Your answer is to be every line of the material that includes the string "Logic".

== Segment start ==

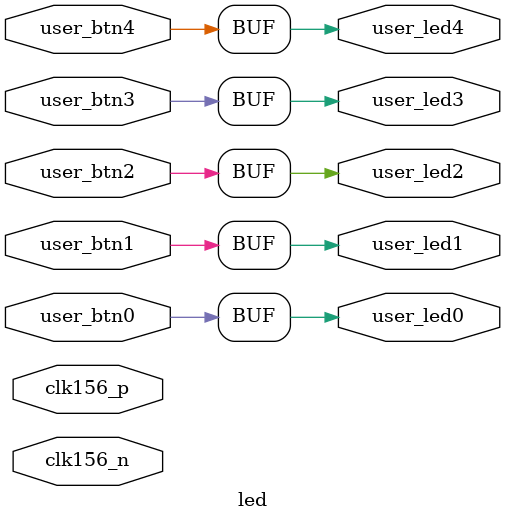
<source format=v>
/*
 *-----------------------------------------------------------------------------
 *     Copyright (C) 2022 by Dolphin Technology
 *     All right reserved.
 *
 *     Copyright Notification
 *     No part may be reproduced except as authorized by written permission.
 *
 *     Module/Class: led
 *     Project     : fpga_hls_programming
 *     Author      : lampn0
 *     Created     : 2022-19-05 20:04:18
 *     Description :
 *
 *     @Last Modified by:   lampn0
 *     @Last Modified time: 2022-19-05 20:04:18
 *-----------------------------------------------------------------------------
 */

//------------------------------------------------------------------------------
// Module
//------------------------------------------------------------------------------
module led (
  input  wire clk156_p ,
  input  wire clk156_n ,
  input  wire user_btn0,
  input  wire user_btn1,
  input  wire user_btn2,
  input  wire user_btn3,
  input  wire user_btn4,
  output wire user_led0,
  output wire user_led1,
  output wire user_led2,
  output wire user_led3,
  output wire user_led4
);

//------------------------------------------------------------------------------
// Signals
//------------------------------------------------------------------------------

wire sys_clk;
wire sys_rst;
wire por_clk;
wire clk_se;
reg  int_rst = 1'd1;

//------------------------------------------------------------------------------
// Combinatorial Logic
//------------------------------------------------------------------------------

assign user_led0 = user_btn0;
assign user_led1 = user_btn1;
assign user_led2 = user_btn2;
assign user_led3 = user_btn3;
assign user_led4 = user_btn4;
assign sys_clk = clk_se;
assign por_clk = clk_se;
assign sys_rst = int_rst;

//------------------------------------------------------------------------------
// Synchronous Logic
//------------------------------------------------------------------------------

always @(posedge por_clk) begin
  int_rst <= 1'd0;
end

always @(posedge sys_clk) begin
  if (sys_rst) begin
  end
end


//------------------------------------------------------------------------------
// Specialized Logic
//------------------------------------------------------------------------------

IBUFDS IBUFDS(
  .I(clk156_p),
  .IB(clk156_n),
  .O(clk_se)
);

endmodule : led
</source>
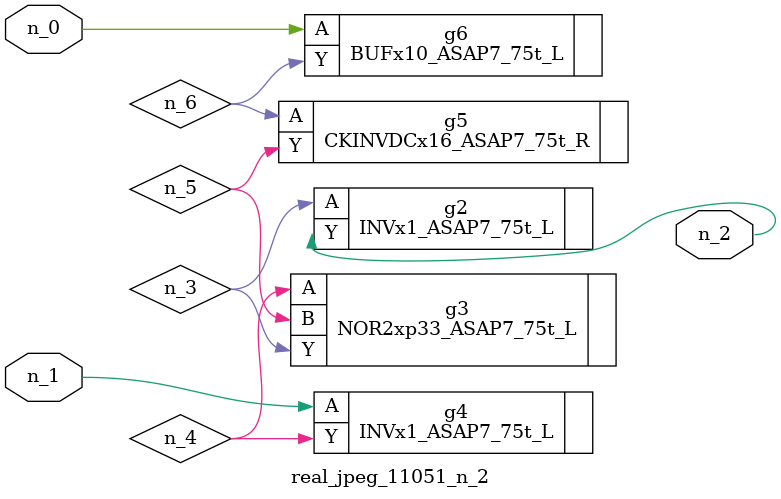
<source format=v>
module real_jpeg_11051_n_2 (n_1, n_0, n_2);

input n_1;
input n_0;

output n_2;

wire n_5;
wire n_4;
wire n_6;
wire n_3;

BUFx10_ASAP7_75t_L g6 ( 
.A(n_0),
.Y(n_6)
);

INVx1_ASAP7_75t_L g4 ( 
.A(n_1),
.Y(n_4)
);

INVx1_ASAP7_75t_L g2 ( 
.A(n_3),
.Y(n_2)
);

NOR2xp33_ASAP7_75t_L g3 ( 
.A(n_4),
.B(n_5),
.Y(n_3)
);

CKINVDCx16_ASAP7_75t_R g5 ( 
.A(n_6),
.Y(n_5)
);


endmodule
</source>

== Segment end ==

Task answer —
// Combinatorial Logic
// Synchronous Logic
// Specialized Logic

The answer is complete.